Bleibt Hans-Christian Schmids REQUIEM der als letzter Film lief. Die Hauptfigur ist ein junges Mädchen, das in den frühen 70ern von der schwäbischen Alp heruntersteigt und in Tübingen ein Pädagogik-Studium beginnt. Ihre Eltern und sie selbst sind streng katholisch, Epileptikerin ist sie auch noch, und irgendwann im ersten Semester beginnen die Probleme: Sie hat Anfälle, arbeitet ununterbrochen, wird zunehmend etwas wunderlich im Verhalten, und schließlich bekommt sie auch noch religiöse Visionen.

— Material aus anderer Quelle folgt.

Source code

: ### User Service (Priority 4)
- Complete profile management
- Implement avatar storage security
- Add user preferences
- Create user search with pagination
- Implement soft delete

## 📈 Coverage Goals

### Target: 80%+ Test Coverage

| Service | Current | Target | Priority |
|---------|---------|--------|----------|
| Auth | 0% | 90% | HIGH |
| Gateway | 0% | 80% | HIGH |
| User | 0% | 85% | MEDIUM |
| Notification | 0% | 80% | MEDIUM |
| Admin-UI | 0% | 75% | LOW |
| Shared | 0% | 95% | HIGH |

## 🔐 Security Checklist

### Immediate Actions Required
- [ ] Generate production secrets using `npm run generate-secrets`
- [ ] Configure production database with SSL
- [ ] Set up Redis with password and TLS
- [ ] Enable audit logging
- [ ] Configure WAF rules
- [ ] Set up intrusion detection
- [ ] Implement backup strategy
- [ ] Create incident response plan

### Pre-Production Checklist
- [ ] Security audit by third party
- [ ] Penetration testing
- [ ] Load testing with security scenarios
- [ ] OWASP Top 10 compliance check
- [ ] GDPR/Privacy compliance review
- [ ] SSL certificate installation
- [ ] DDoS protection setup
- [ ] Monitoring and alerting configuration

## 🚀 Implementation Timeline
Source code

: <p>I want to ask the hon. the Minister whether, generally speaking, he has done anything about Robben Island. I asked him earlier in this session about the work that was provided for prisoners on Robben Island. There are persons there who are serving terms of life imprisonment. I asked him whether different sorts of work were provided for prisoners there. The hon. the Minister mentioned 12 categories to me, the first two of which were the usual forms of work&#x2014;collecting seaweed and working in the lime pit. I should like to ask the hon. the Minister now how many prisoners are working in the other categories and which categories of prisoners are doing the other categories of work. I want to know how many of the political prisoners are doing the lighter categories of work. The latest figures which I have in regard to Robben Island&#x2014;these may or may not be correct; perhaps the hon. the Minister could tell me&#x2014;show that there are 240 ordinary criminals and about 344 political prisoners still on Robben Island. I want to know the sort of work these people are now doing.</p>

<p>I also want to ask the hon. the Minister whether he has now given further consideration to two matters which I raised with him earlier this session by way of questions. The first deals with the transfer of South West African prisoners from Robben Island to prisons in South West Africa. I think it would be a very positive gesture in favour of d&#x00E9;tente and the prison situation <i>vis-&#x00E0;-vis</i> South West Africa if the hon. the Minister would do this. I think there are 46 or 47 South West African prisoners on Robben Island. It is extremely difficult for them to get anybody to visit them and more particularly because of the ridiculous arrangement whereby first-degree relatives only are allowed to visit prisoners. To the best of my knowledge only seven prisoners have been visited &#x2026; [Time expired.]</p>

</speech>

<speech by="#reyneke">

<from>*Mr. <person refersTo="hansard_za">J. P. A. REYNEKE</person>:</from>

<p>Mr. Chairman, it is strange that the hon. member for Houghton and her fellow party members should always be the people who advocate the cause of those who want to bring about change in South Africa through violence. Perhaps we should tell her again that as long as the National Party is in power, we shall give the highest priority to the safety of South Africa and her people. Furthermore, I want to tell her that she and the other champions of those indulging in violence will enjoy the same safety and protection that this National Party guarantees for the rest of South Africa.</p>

Mal meint sie "ein Dämon" sei in sie gefahren, dann wieder identifiziert sie sich mit einer Heiligen; von Außen glaubt man eher, die verständnislose Mutter sei schuld oder ihre eigene Bigotterie, und vielleicht gehört Michaela einfach in eine Klinik. Immer weiter spitzt sich das Drama zu, bis irgendwann ein Teufelsaustreiber geholt wird… Das ist ein atemberaubend spannend, dicht und sehr gegenwärtig - denn außer um den Stellenwert der Religion geht es auch um Freiheitsdrang und Selbstbehauptung des Einzelnen. Stilistisch erinnert der Film an eine Mischung aus BREAKING THE WAVES und den späten Kieslowski.

Wenn hier die Last und Lust der vielen Filme nicht den Blick des Berichterstatters trübt, und die Jury nicht die politische Message noch über künstlerische Intensität stellen will, wäre REQUIEM am Samstag eigentlich der perfekte Berlinale-Sieger.